**PROBLEM REQUIREMENTS**
Restate word for word the lines of the records below, starting at the line that contains "<source format=v>" and ending at the line that contains "func3_LS_buff <= func3_LS;", with both of those lines included and nothing else.

**EXCERPTED RECORDS**
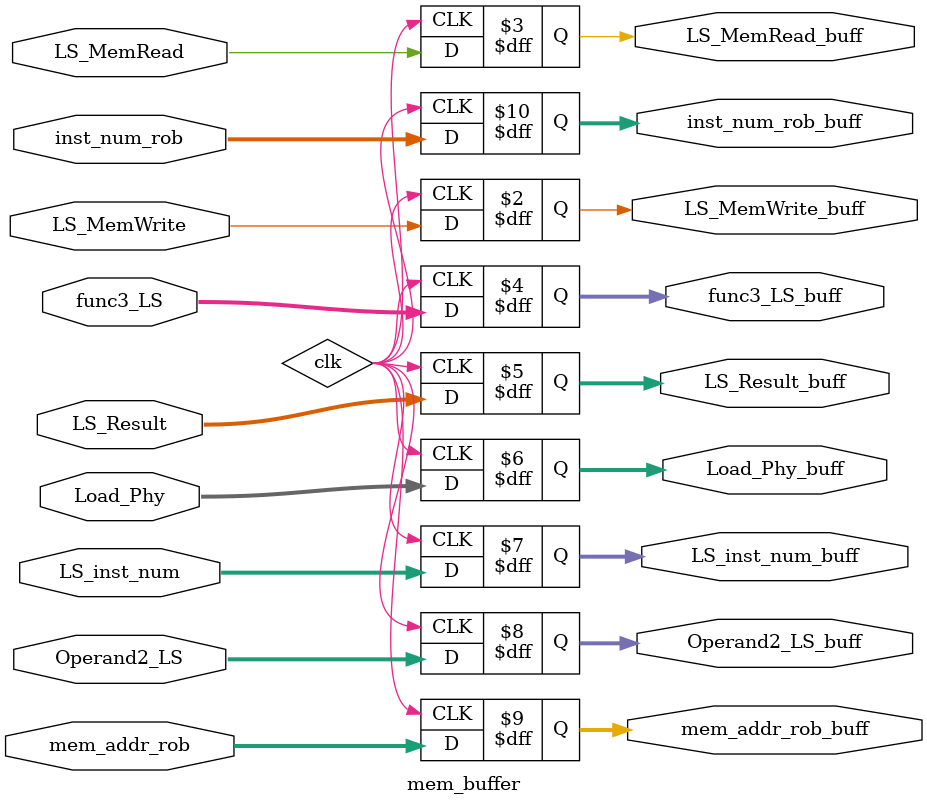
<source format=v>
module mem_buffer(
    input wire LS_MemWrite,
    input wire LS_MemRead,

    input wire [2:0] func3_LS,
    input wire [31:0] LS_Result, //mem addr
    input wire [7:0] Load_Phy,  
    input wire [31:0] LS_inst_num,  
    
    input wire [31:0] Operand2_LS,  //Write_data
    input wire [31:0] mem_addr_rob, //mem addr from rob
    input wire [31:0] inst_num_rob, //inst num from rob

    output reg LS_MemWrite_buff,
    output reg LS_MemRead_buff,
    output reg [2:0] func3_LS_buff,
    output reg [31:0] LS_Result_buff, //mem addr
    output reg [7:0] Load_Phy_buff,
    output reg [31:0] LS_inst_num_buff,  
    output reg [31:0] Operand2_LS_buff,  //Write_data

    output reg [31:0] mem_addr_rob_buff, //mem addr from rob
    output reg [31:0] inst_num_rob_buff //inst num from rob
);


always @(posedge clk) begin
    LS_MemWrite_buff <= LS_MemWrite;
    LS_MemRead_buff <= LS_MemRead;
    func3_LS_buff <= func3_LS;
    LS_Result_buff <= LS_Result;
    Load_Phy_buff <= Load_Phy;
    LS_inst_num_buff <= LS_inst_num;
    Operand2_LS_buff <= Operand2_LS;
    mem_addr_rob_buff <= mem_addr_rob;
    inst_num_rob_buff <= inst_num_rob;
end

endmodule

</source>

...

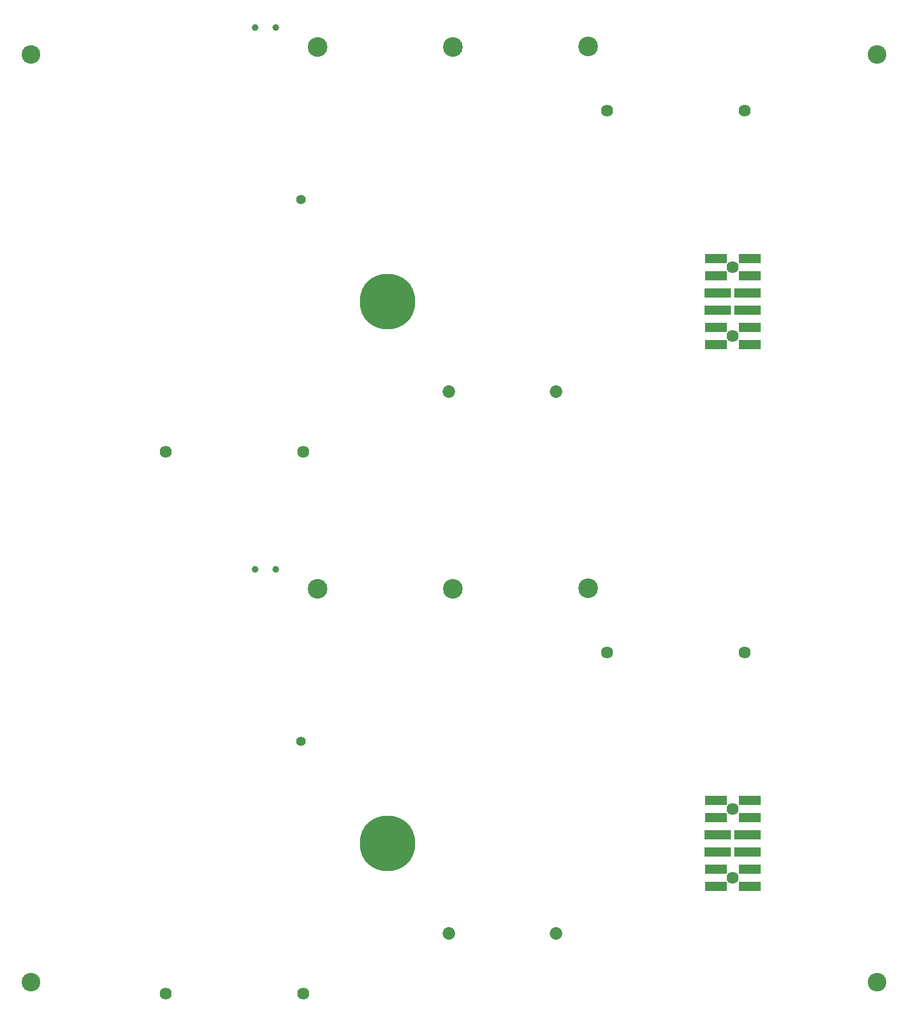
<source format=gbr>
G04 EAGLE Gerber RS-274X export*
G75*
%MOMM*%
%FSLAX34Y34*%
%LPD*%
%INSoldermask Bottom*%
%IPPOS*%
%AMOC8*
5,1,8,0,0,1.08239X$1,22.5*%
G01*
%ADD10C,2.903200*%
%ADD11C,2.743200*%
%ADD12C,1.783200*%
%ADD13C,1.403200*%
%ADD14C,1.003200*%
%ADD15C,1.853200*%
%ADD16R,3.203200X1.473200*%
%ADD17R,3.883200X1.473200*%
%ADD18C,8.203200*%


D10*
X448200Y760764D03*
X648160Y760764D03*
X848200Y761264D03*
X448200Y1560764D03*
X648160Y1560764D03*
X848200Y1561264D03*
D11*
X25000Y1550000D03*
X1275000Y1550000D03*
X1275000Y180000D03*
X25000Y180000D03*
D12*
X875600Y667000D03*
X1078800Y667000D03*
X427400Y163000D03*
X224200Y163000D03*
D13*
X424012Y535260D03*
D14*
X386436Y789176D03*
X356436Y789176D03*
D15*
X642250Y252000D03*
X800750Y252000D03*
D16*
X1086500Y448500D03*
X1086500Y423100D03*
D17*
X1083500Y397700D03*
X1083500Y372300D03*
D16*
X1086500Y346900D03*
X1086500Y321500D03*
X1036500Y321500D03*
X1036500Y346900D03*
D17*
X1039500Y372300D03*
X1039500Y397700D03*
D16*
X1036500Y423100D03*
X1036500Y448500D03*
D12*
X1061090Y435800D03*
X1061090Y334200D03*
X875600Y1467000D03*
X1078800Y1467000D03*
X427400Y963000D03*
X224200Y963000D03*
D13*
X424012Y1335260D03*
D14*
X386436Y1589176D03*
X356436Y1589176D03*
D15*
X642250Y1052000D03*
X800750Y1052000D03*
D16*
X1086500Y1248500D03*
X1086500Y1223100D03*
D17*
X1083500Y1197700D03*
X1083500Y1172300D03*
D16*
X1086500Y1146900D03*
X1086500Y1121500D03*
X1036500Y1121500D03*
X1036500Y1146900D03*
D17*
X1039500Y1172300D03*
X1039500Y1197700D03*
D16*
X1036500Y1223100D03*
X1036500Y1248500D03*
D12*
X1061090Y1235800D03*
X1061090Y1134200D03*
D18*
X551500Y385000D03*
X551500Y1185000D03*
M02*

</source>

**TASK RESULT**
<source format=v>
module mem_buffer(
    input wire LS_MemWrite,
    input wire LS_MemRead,

    input wire [2:0] func3_LS,
    input wire [31:0] LS_Result, //mem addr
    input wire [7:0] Load_Phy,  
    input wire [31:0] LS_inst_num,  
    
    input wire [31:0] Operand2_LS,  //Write_data
    input wire [31:0] mem_addr_rob, //mem addr from rob
    input wire [31:0] inst_num_rob, //inst num from rob

    output reg LS_MemWrite_buff,
    output reg LS_MemRead_buff,
    output reg [2:0] func3_LS_buff,
    output reg [31:0] LS_Result_buff, //mem addr
    output reg [7:0] Load_Phy_buff,
    output reg [31:0] LS_inst_num_buff,  
    output reg [31:0] Operand2_LS_buff,  //Write_data

    output reg [31:0] mem_addr_rob_buff, //mem addr from rob
    output reg [31:0] inst_num_rob_buff //inst num from rob
);


always @(posedge clk) begin
    LS_MemWrite_buff <= LS_MemWrite;
    LS_MemRead_buff <= LS_MemRead;
    func3_LS_buff <= func3_LS;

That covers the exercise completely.